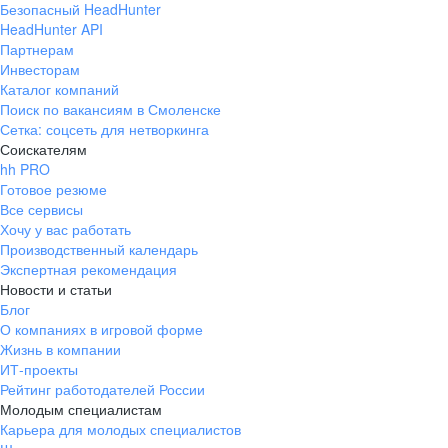
Безопасный HeadHunter
HeadHunter API
Партнерам
Инвесторам
Каталог компаний
Поиск по вакансиям в Смоленске
Сетка: соцсеть для нетворкинга
Соискателям
hh PRO
Готовое резюме
Все сервисы
Хочу у вас работать
Производственный календарь
Экспертная рекомендация
Новости и статьи
Блог
О компаниях в игровой форме
Жизнь в компании
ИТ-проекты
Рейтинг работодателей России
Молодым специалистам
Карьера для молодых специалистов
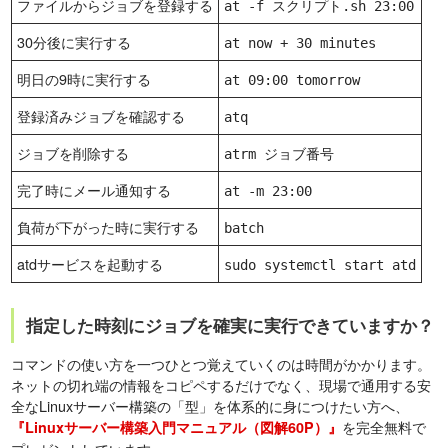
ファイルからジョブを登録する
at -f スクリプト.sh 23:00
30分後に実行する
at now + 30 minutes
明日の9時に実行する
at 09:00 tomorrow
登録済みジョブを確認する
atq
ジョブを削除する
atrm ジョブ番号
完了時にメール通知する
at -m 23:00
負荷が下がった時に実行する
batch
atdサービスを起動する
sudo systemctl start atd
指定した時刻にジョブを確実に実行できていますか？
コマンドの使い方を一つひとつ覚えていくのは時間がかかります。
ネットの切れ端の情報をコピペするだけでなく、現場で通用する安
全なLinuxサーバー構築の「型」を体系的に身につけたい方へ、
を完全無料で
『Linuxサーバー構築入門マニュアル（図解60P）』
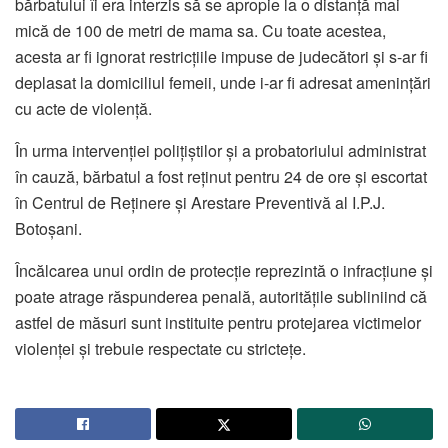
bărbatului îi era interzis să se apropie la o distanță mai
mică de 100 de metri de mama sa. Cu toate acestea,
acesta ar fi ignorat restricțiile impuse de judecători și s-ar fi
deplasat la domiciliul femeii, unde i-ar fi adresat amenințări
cu acte de violență.
În urma intervenției polițiștilor și a probatoriului administrat
în cauză, bărbatul a fost reținut pentru 24 de ore și escortat
în Centrul de Reținere și Arestare Preventivă al I.P.J.
Botoșani.
Încălcarea unui ordin de protecție reprezintă o infracțiune și
poate atrage răspunderea penală, autoritățile subliniind că
astfel de măsuri sunt instituite pentru protejarea victimelor
violenței și trebuie respectate cu strictețe.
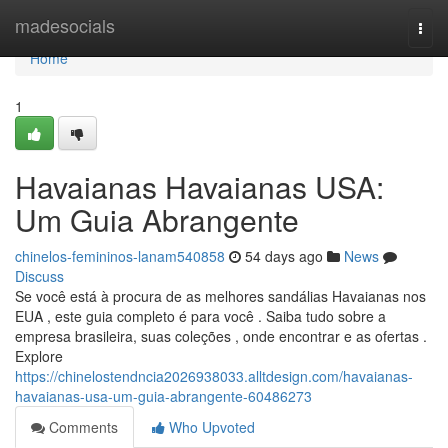
Home
madesocials
Togg
navi
Home
1
Havaianas Havaianas USA:
Um Guia Abrangente
chinelos-femininos-lanam540858
54 days ago
News
Discuss
Se você está à procura de as melhores sandálias Havaianas nos
EUA , este guia completo é para você . Saiba tudo sobre a
empresa brasileira, suas coleções , onde encontrar e as ofertas .
Explore
https://chinelostendncia2026938033.alltdesign.com/havaianas-
havaianas-usa-um-guia-abrangente-60486273
Comments
Who Upvoted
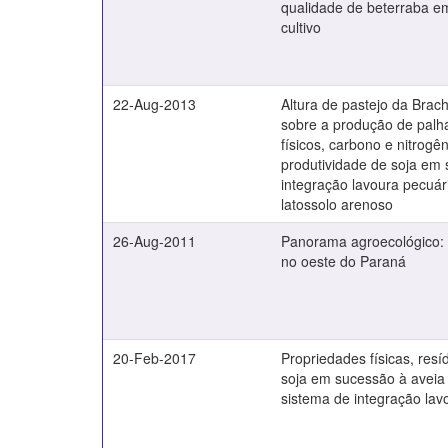
qualidade de beterraba e
cultivo
22-Aug-2013
Altura de pastejo da Brachi
sobre a produção de palha
físicos, carbono e nitrogê
produtividade de soja em 
integração lavoura pecuá
latossolo arenoso
26-Aug-2011
Panorama agroecológico: 
no oeste do Paraná
20-Feb-2017
Propriedades físicas, resí
soja em sucessão à aveia
sistema de integração lav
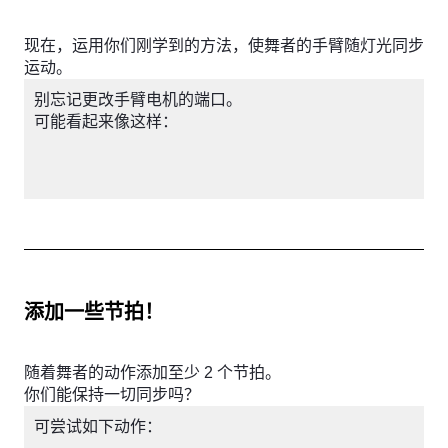
现在，运用你们刚学到的方法，使舞者的手臂随灯光同步
运动。
别忘记更改手臂电机的端口。
可能看起来像这样：
添加一些节拍！
随着舞者的动作添加至少 2 个节拍。
你们能保持一切同步吗？
可尝试如下动作：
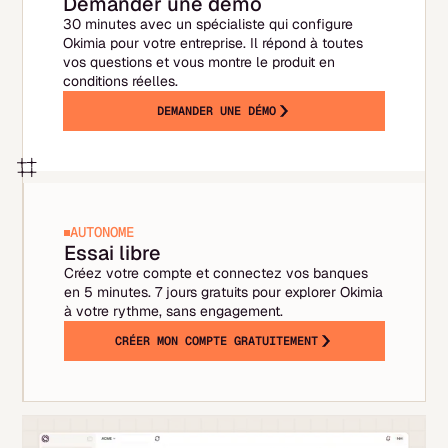
Demander une démo
30 minutes avec un spécialiste qui configure
Okimia pour votre entreprise. Il répond à toutes
vos questions et vous montre le produit en
conditions réelles.
DEMANDER UNE DÉMO
AUTONOME
Essai libre
Créez votre compte et connectez vos banques
en 5 minutes. 7 jours gratuits pour explorer Okimia
à votre rythme, sans engagement.
CRÉER MON COMPTE GRATUITEMENT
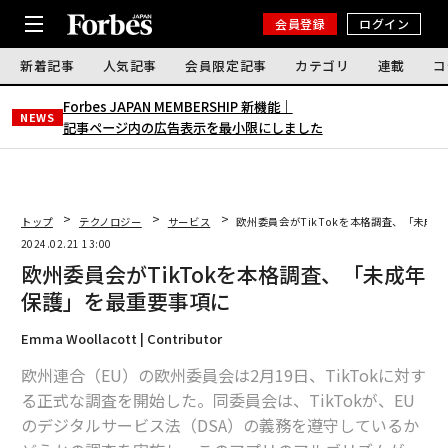
会員登録
ログイン
新着記事
人気記事
会員限定記事
カテゴリ
連載
コ
Forbes JAPAN MEMBERSHIP 新機能｜
NEWS
記事ページ内の広告表示を最小限にしました
トップ
テクノロジー
サービス
欧州委員会がTikTokを本格調査、「未成
2024.02.21 13:00
欧州委員会がTikTokを本格調査、「未成年
保護」を最重要事項に
Emma Woollacott | Contributor
欧州連合（EU）の欧州委員会は2月19日、TikTokに対す
る正式な調査を開始した。同委員会は、TikTokが、EU
のデジタルサービス法（DSA）の義務を遵守しているか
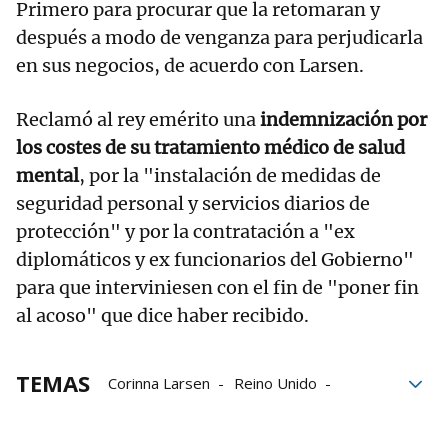
Primero para procurar que la retomaran y
después a modo de venganza para perjudicarla
en sus negocios, de acuerdo con Larsen.
Reclamó al rey emérito una
indemnización por
los costes de su tratamiento médico de salud
mental
, por la "instalación de medidas de
seguridad personal y servicios diarios de
protección" y por la contratación a "ex
diplomáticos y ex funcionarios del Gobierno"
para que interviniesen con el fin de "poner fin
al acoso" que dice haber recibido.
TEMAS
Corinna Larsen
Reino Unido
Inglaterra
Juan Carlos I
Rey emérito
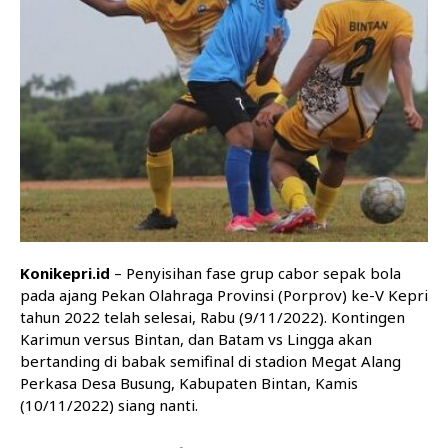
Konikepri.id
– Penyisihan fase grup cabor sepak bola
pada ajang Pekan Olahraga Provinsi (Porprov) ke-V Kepri
tahun 2022 telah selesai, Rabu (9/11/2022). Kontingen
Karimun versus Bintan, dan Batam vs Lingga akan
bertanding di babak semifinal di stadion Megat Alang
Perkasa Desa Busung, Kabupaten Bintan, Kamis
(10/11/2022) siang nanti.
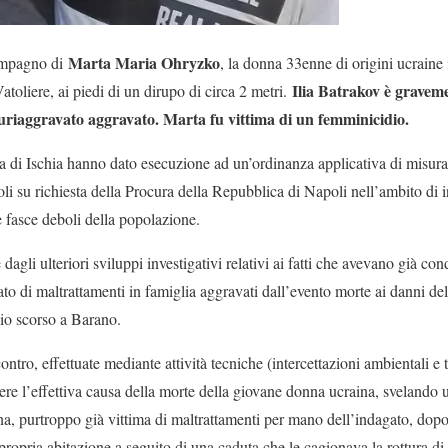
Marta Maria Ohryzko
compagno di
, la donna 33enne di origini ucraine 
Ilia Batrakov è graveme
atoliere, ai piedi di un dirupo di circa 2 metri.
luriaggravato aggravato. Marta fu vittima di un femminicidio.
a di Ischia hanno dato esecuzione ad un’ordinanza applicativa di misura
li su richiesta della Procura della Repubblica di Napoli nell’ambito di 
e fasce deboli della popolazione.
dagli ulteriori sviluppi investigativi relativi ai fatti che avevano già con
reato di maltrattamenti in famiglia aggravati dall’evento morte ai danni 
io scorso a Barano.
scontro, effettuate mediante attività tecniche (intercettazioni ambientali e
ere l’effettiva causa della morte della giovane donna ucraina, svelando
, purtroppo già vittima di maltrattamenti per mano dell’indagato, dopo e
 propria abitazione a seguito di una caduta che le cagionava la rottura di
+---+
Exercise details:
Extract every line containing the string "vittima" from the data above.

Exercise solution:
luriaggravato aggravato. Marta fu vittima di un femminicidio.
, purtroppo già vittima di maltrattamenti per mano dell’indagato, dopo e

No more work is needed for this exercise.